The minutes of Federal Open Market Committee (FOMC’s) latest meeting released yesterday, have expressed apprehension among economists and investors alike,over the rate-cut timeline as inflation remains above the US central bank’s 2 percent target, despite cooling significantly.

Policymakers suggested that the disinflation process could take longer than anticipated, making them apprehensive to start easing interest rates.Many policymakers also expressed willingness to tighten policy further, in case inflationary risks materialise. However, since the meeting, several policymakers including Chair Jerome Powell and Governor Christopher Waller have allegedly expressed doubts that the next action would involve raising interest rates.
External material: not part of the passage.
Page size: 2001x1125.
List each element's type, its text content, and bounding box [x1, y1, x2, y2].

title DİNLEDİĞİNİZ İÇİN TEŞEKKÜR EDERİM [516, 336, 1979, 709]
Even though the meeting minutes along with the recent remarks from several policymakers have not caused distress of a possible rate hike, it has pushed rate-cut expectations farther away.
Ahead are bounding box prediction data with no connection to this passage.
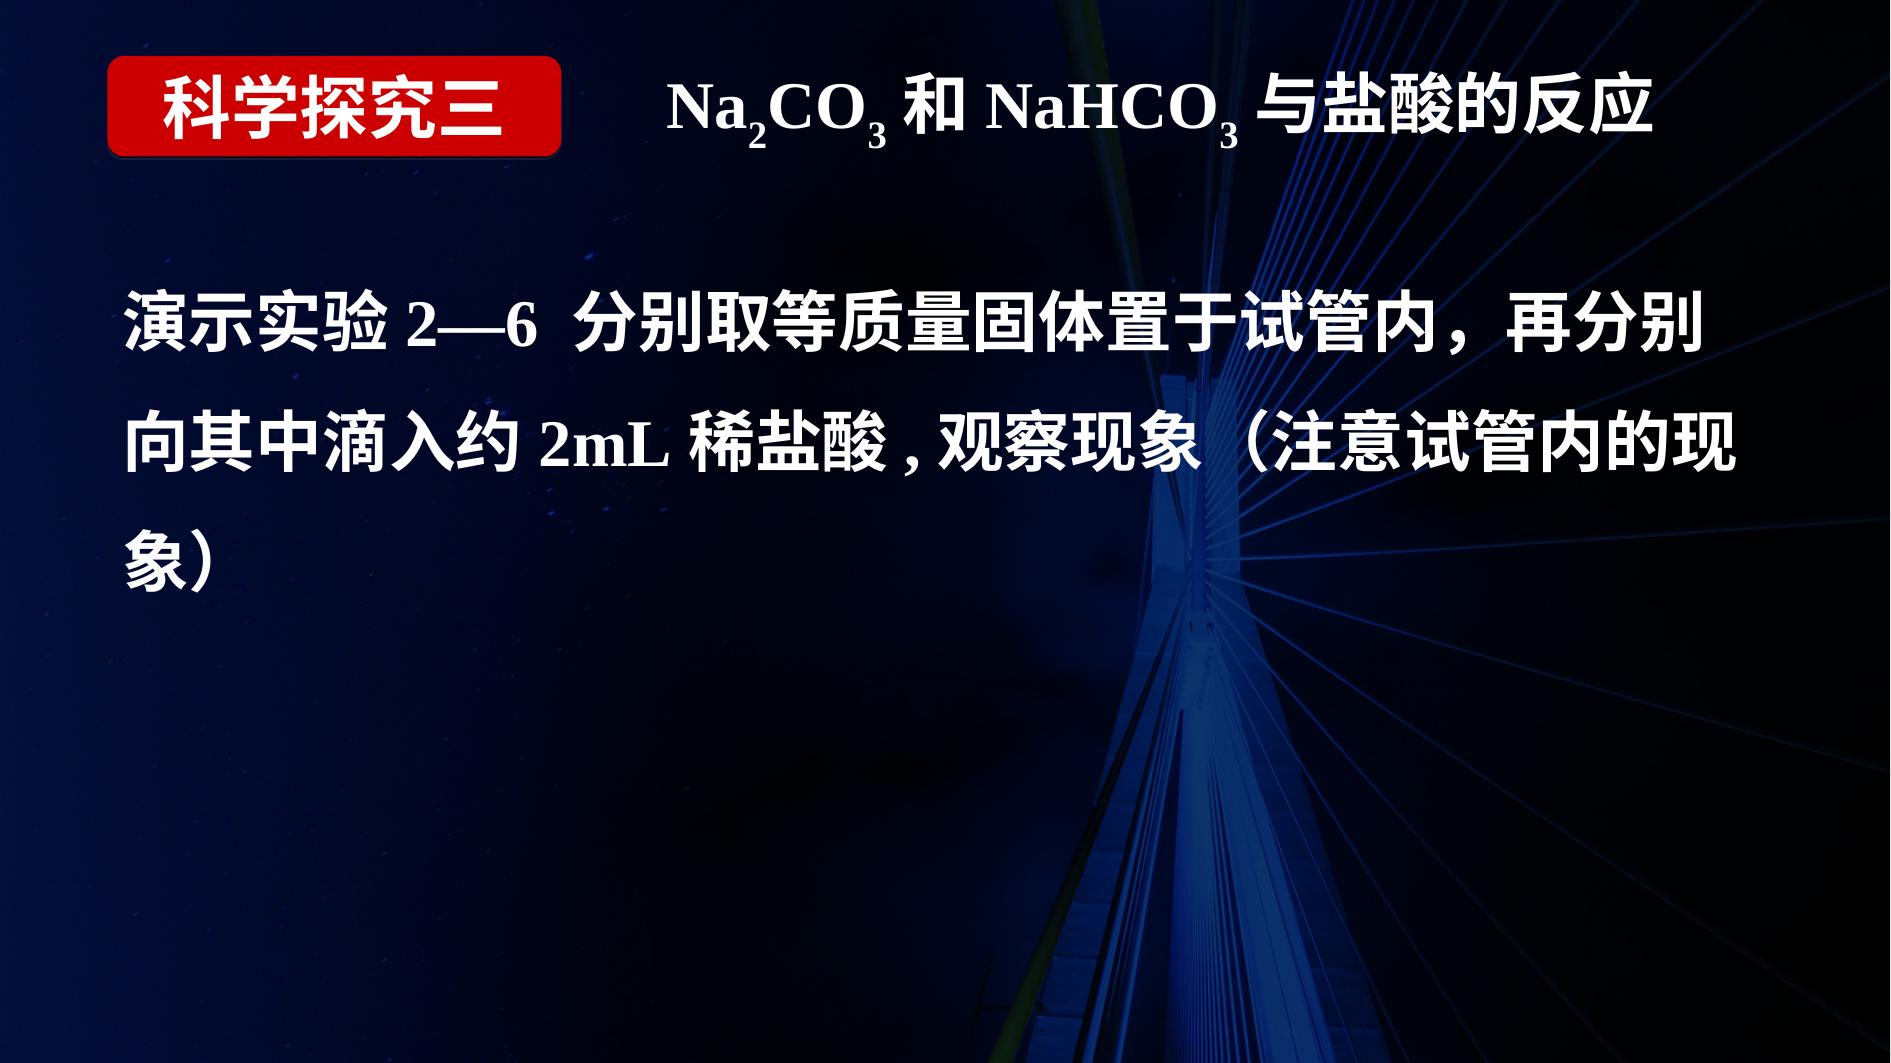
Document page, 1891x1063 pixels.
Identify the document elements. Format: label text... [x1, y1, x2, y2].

text_box 科学探究三 [107, 55, 562, 157]
picture [0, 0, 1891, 1063]
text_box Na2CO3和NaHCO3与盐酸的反应 [651, 54, 1891, 164]
text_box 演示实验2—6 分别取等质量固体置于试管内，再分别向其中滴入约2mL稀盐酸,观察现象（注意试管内的现象） [107, 232, 1788, 607]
“The Fed meeting minutes indicate concern over the stubbornness of inflation. This means that the ‘higher for longer’ rate regime is likely to continue for some time more till clarity emerges on inflation. The rate cut expectations, therefore, further get postponed. Not a positive signal for the market, though not very negative,” VK Vijayakumar, Chief Investment Strategist, Geojit Financial Services, reportedly quoted as saying.

G-7 Meeting in Italy
The upcoming G-7 meeting in Italy will provide a critical platform for finance ministers and central bankers to discuss these developments. The slowing inflation trend will undoubtedly be a focal point of discussions, as the meeting will address the broader implications of inflation on global trade and investment flows. High inflation in one country can affect its trade partners, leading to a ripple effect across the global economy. Thus, understanding and mitigating these impacts will be a key focus for the G7 leaders.

In addition to inflation, other economic factors such as GDP growth, employment rates, and trade balances will be on the agenda, providing a holistic view of the global economy.